Is it foolish to put the whole site under encryption? Typically no.
Would users feel safer? Probably.
Does it truly make for a more secure site? Only when dealing with the communication channel between the client and the server. Everything else is still up for grabs.
You've been misinformed. The css, js, and image files need not be duplicated assuming you've set up the http and https mapping to point to the same physical website on the server. The only important thing is that these files are referenced with https when the page you're looking at is also under https. This will prevent the dreaded security message that says that some objects on the page are not secured.
For every other page where you're running the site under http (unsecured) you can reference those same files in the same locations, but with an http address.
To answer your other question, there would indeed be a performance penalty to put the entire site under https. The server has to work hard to encrypt everything it sends over the wire.

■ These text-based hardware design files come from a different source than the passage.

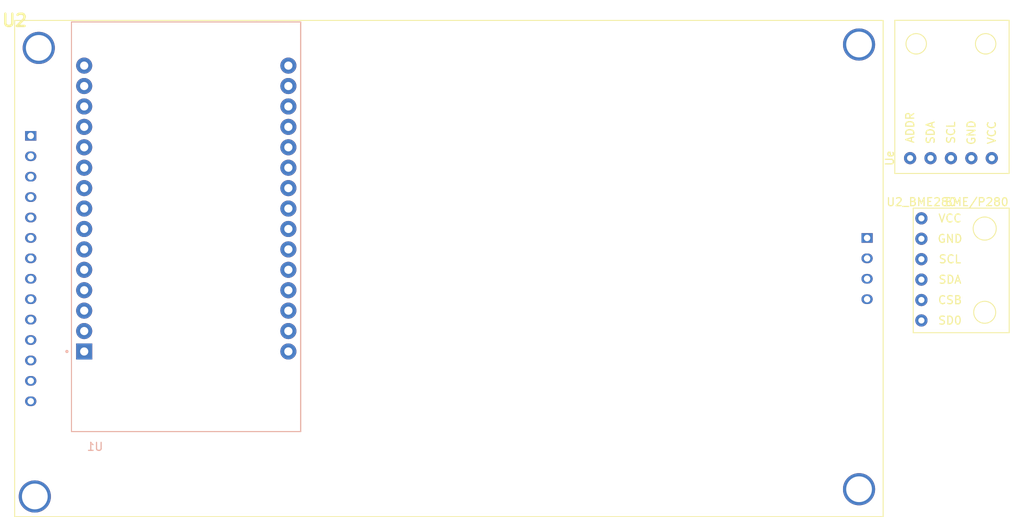
<source format=kicad_pcb>
(kicad_pcb (version 20211014) (generator pcbnew)

  (general
    (thickness 1.6)
  )

  (paper "A4")
  (layers
    (0 "F.Cu" signal)
    (31 "B.Cu" signal)
    (32 "B.Adhes" user "B.Adhesive")
    (33 "F.Adhes" user "F.Adhesive")
    (34 "B.Paste" user)
    (35 "F.Paste" user)
    (36 "B.SilkS" user "B.Silkscreen")
    (37 "F.SilkS" user "F.Silkscreen")
    (38 "B.Mask" user)
    (39 "F.Mask" user)
    (40 "Dwgs.User" user "User.Drawings")
    (41 "Cmts.User" user "User.Comments")
    (42 "Eco1.User" user "User.Eco1")
    (43 "Eco2.User" user "User.Eco2")
    (44 "Edge.Cuts" user)
    (45 "Margin" user)
    (46 "B.CrtYd" user "B.Courtyard")
    (47 "F.CrtYd" user "F.Courtyard")
    (48 "B.Fab" user)
    (49 "F.Fab" user)
    (50 "User.1" user)
    (51 "User.2" user)
    (52 "User.3" user)
    (53 "User.4" user)
    (54 "User.5" user)
    (55 "User.6" user)
    (56 "User.7" user)
    (57 "User.8" user)
    (58 "User.9" user)
  )

  (setup
    (pad_to_mask_clearance 0)
    (pcbplotparams
      (layerselection 0x00010fc_ffffffff)
      (disableapertmacros false)
      (usegerberextensions false)
      (usegerberattributes true)
      (usegerberadvancedattributes true)
      (creategerberjobfile true)
      (svguseinch false)
      (svgprecision 6)
      (excludeedgelayer true)
      (plotframeref false)
      (viasonmask false)
      (mode 1)
      (useauxorigin false)
      (hpglpennumber 1)
      (hpglpenspeed 20)
      (hpglpendiameter 15.000000)
      (dxfpolygonmode true)
      (dxfimperialunits true)
      (dxfusepcbnewfont true)
      (psnegative false)
      (psa4output false)
      (plotreference true)
      (plotvalue true)
      (plotinvisibletext false)
      (sketchpadsonfab false)
      (subtractmaskfromsilk false)
      (outputformat 1)
      (mirror false)
      (drillshape 1)
      (scaleselection 1)
      (outputdirectory "")
    )
  )

  (net 0 "")
  (net 1 "unconnected-(U1-Pad1)")
  (net 2 "unconnected-(U1-Pad2)")
  (net 3 "unconnected-(U1-Pad3)")
  (net 4 "unconnected-(U1-Pad4)")
  (net 5 "unconnected-(U1-Pad5)")
  (net 6 "Net-(U1-Pad6)")
  (net 7 "Net-(U1-Pad7)")
  (net 8 "unconnected-(U1-Pad8)")
  (net 9 "Net-(U1-Pad9)")
  (net 10 "unconnected-(U1-Pad10)")
  (net 11 "unconnected-(U1-Pad11)")
  (net 12 "unconnected-(U1-Pad12)")
  (net 13 "unconnected-(U1-Pad13)")
  (net 14 "unconnected-(U1-Pad14)")
  (net 15 "unconnected-(U1-Pad15)")
  (net 16 "unconnected-(U1-Pad16)")
  (net 17 "GND")
  (net 18 "Net-(U1-Pad18)")
  (net 19 "Net-(U1-Pad19)")
  (net 20 "unconnected-(U1-Pad20)")
  (net 21 "unconnected-(U1-Pad21)")
  (net 22 "unconnected-(U1-Pad22)")
  (net 23 "unconnected-(U1-Pad23)")
  (net 24 "Net-(U1-Pad24)")
  (net 25 "unconnected-(U1-Pad25)")
  (net 26 "Net-(U1-Pad26)")
  (net 27 "unconnected-(U1-Pad27)")
  (net 28 "unconnected-(U1-Pad28)")
  (net 29 "Net-(U1-Pad29)")
  (net 30 "Net-(U1-Pad30)")
  (net 31 "unconnected-(U3_BH1750-Pad1)")
  (net 32 "Net-(U1-Pad36)")
  (net 33 "Net-(U1-Pad31)")
  (net 34 "unconnected-(U2-Pad10)")
  (net 35 "unconnected-(U2-Pad11)")
  (net 36 "unconnected-(U2-Pad12)")
  (net 37 "unconnected-(U2-Pad13)")
  (net 38 "unconnected-(U2-Pad14)")
  (net 39 "Net-(U1-Pad32)")

  (footprint "usini_sensors:module_bh1750" (layer "F.Cu") (at 193.45 86.065 90))

  (footprint "usini_sensors:module_bme280" (layer "F.Cu") (at 189.777 106))

  (footprint "lcd:4.0inch_SPI" (layer "F.Cu") (at 71.9 68.93))

  (footprint "esp32:MODULE_ESP32_DEVKIT_V1" (layer "B.Cu") (at 93.25 94.6))

)

</source>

And then some not-so-old browsers won't cache https content to disk by default, which of course will result in an even heavier load on the server.
Because I like my sites to be as responsive as possible, I'm always selective about which sections of a site I choose to be SSL-encrypted. In most typical e-commerce sites, the only pages that need SSL encryption are the login, registration, and checkout pages.
The traditional reason for not having the entire site behind SSL is processing time. It does take more work for both the client and the server to use SSL. However, this overhead is fairly small compared to modern processors.
If you are running a very large site, you may need to scale slightly faster if you are encrypting everything.
You also need to buy a certificate, or use a self signed one which may not be trusted by your users.
You also need a dedicated IP address. If you are on a shared hosting system, you need to have an IP that you can dedicate to only having SSL on your site.
But if you can afford a certificate and private ip and don't mind needed a slightly faster server, using SSL on your entire site is a great idea.
With the number of attacks that SSL mitigates, I would say do it.
You do not need multiple copies of these files for them to work with HTTPs. You may need to have 2 copies of these files if the hosting setup has been configured in such that you have a separate https directory. So to answer your question - no duplicate files are not required for HTTPs but depending on the web hosting configuration - they may be.
In regards to the pros and cons of https vs http there are already a few posts addressing that.
HTTP vs HTTPS performance
HTTPS vs HTTP speed comparison
HTTPs only encrypts the data between the client computer and the server. It does not software holes or issues such as remote javascript includes. HTTPs doesn't make your application better - it only helps secure the data between the user and your app. You need to make sure your app has no security holes, practice filtering all data, SQL, and review security logs frequently.
However if you're only responsible for the frontend part of the site I wouldn't worry about it but would bring up concerns of security with the main developer for the backend.
One of the concerns is that https traffic could be blocked, for example on Apple computers if you set parental control on it blocks https traffic because it can't read the encrypted content, you can read here:
http://support.apple.com/kb/ht2900
https note: For websites that use SSL
encryption (the URL will usually begin
with https), the Internet content
filter is unable to examine the
encrypted content of the page. For
this reason, encrypted websites must
be explicitly allowed using the Always
Allow list. Encrypted websites that
are not on the Always Allow list will
be blocked by the automatic Internet
content filter.
An important "pro" for more https at your site is the following:
a user connecting thru an unencrypted WiFi, like at an airport, can give their password in https, but if the site then switches back to http after the password page, the session cookie becomes exposed and can be immediately used by an eavesdropper.